Ausgewählter Text:
▬▬▬▬▬▬

Vor der Installation wird noch ausdrücklich hingewiesen dass man die Firewall und den Virenscanner ausschalten soll!

Natürlich schreibt man so was wenn man einen Trojaner in den Installationsdateien versteckt hat!

zum schreien :/


----------



## X3niC (1. Juni 2012)

nuuub schrieb:


> Sagt einem das hier was?
> 
> TR/Crypt.XPACK.Gen2
> 
> ...



Gescheiter Virenscanner = Win....Sry aber Avira findet überall viren die keine sind


----------



## nuuub (1. Juni 2012)

Mag sein dass es so ist.

In den Letzten 2 Jahren hatte ich kein einziges mal irgendeine Warnung, geschweige den bei frisch installierten Games. Sowas hatte ich noch nie.

▬▬▬▬▬▬

Dateneinträge:
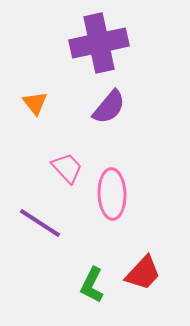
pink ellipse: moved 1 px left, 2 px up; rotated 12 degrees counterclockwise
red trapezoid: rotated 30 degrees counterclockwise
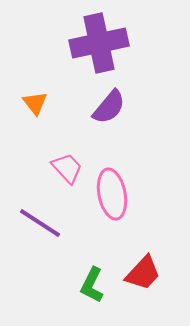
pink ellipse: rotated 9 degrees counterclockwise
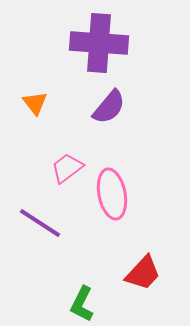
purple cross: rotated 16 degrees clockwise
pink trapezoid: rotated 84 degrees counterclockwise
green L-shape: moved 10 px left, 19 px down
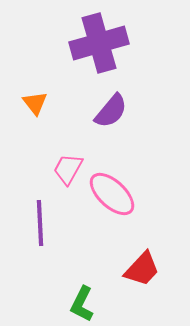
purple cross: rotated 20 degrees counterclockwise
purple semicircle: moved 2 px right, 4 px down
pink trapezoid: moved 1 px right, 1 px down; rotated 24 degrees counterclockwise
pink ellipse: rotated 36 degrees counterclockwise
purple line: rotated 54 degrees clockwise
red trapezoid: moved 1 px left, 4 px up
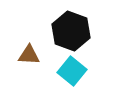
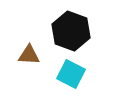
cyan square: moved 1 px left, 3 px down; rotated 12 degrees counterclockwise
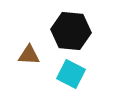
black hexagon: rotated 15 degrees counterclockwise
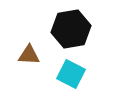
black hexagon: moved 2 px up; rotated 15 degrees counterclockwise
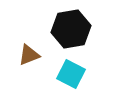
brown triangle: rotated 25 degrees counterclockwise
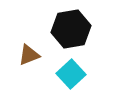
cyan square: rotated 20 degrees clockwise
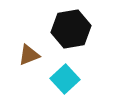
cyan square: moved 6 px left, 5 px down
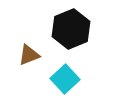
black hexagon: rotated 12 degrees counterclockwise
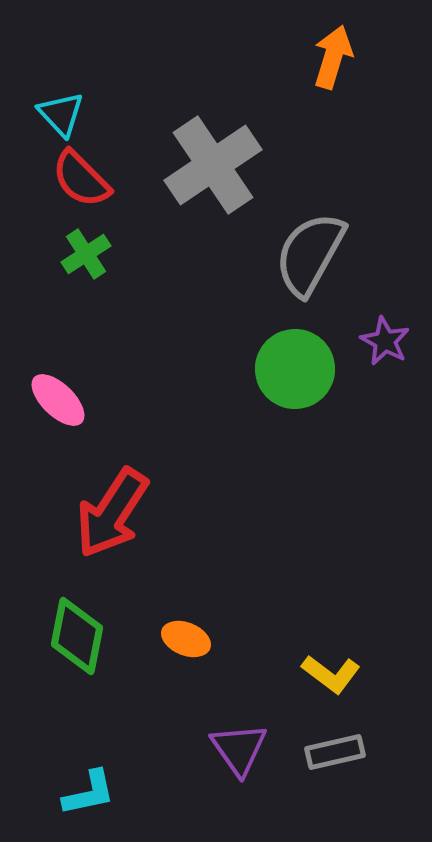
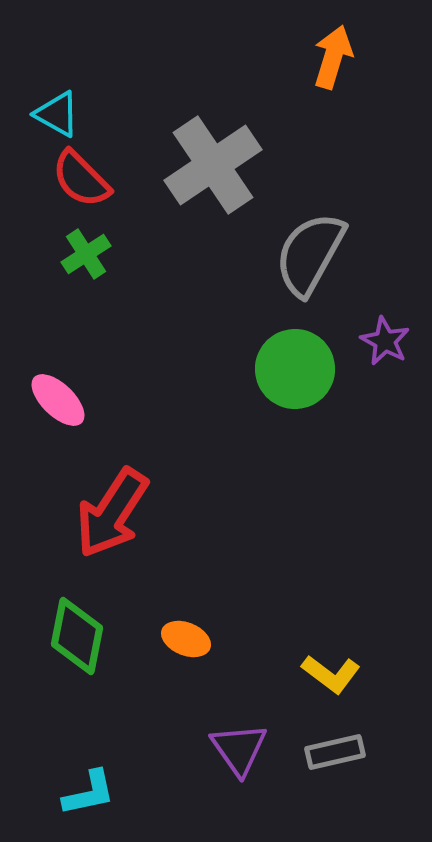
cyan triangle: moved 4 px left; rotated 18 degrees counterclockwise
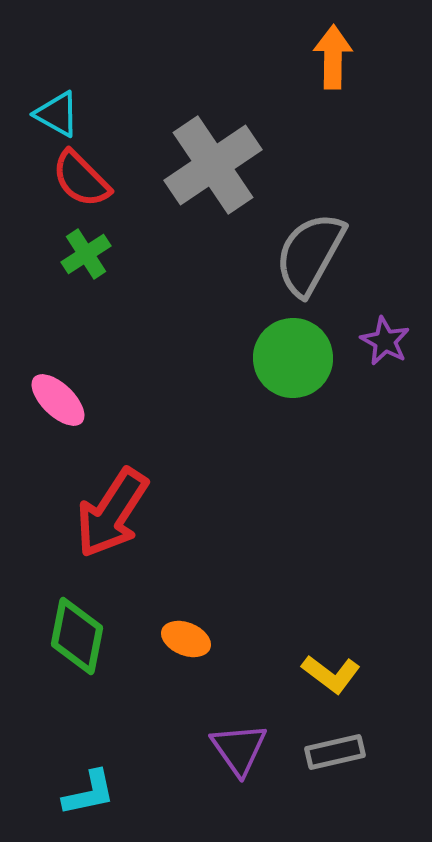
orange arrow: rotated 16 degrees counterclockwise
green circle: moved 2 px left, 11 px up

▬▬▬▬▬▬

Aufgabensammlung:
1. Gib bitte aus dem ausgewählten Text den Abschnitt wortgetreu wieder, der mit den Worten "Vor der Installation" beginnt und mit "X3niC (1. Juni 2012)" endet.
2. In welchem Zeitraum hatte nuuub laut dem ausgewählten Text kein einziges Mal eine Warnung?

Gelöste Aufgaben:
1.
Vor der Installation wird noch ausdrücklich hingewiesen dass man die Firewall und den Virenscanner ausschalten soll!

Natürlich schreibt man so was wenn man einen Trojaner in den Installationsdateien versteckt hat!

zum schreien :/


----------



## X3niC (1. Juni 2012)

2. In den letzten 2 Jahren.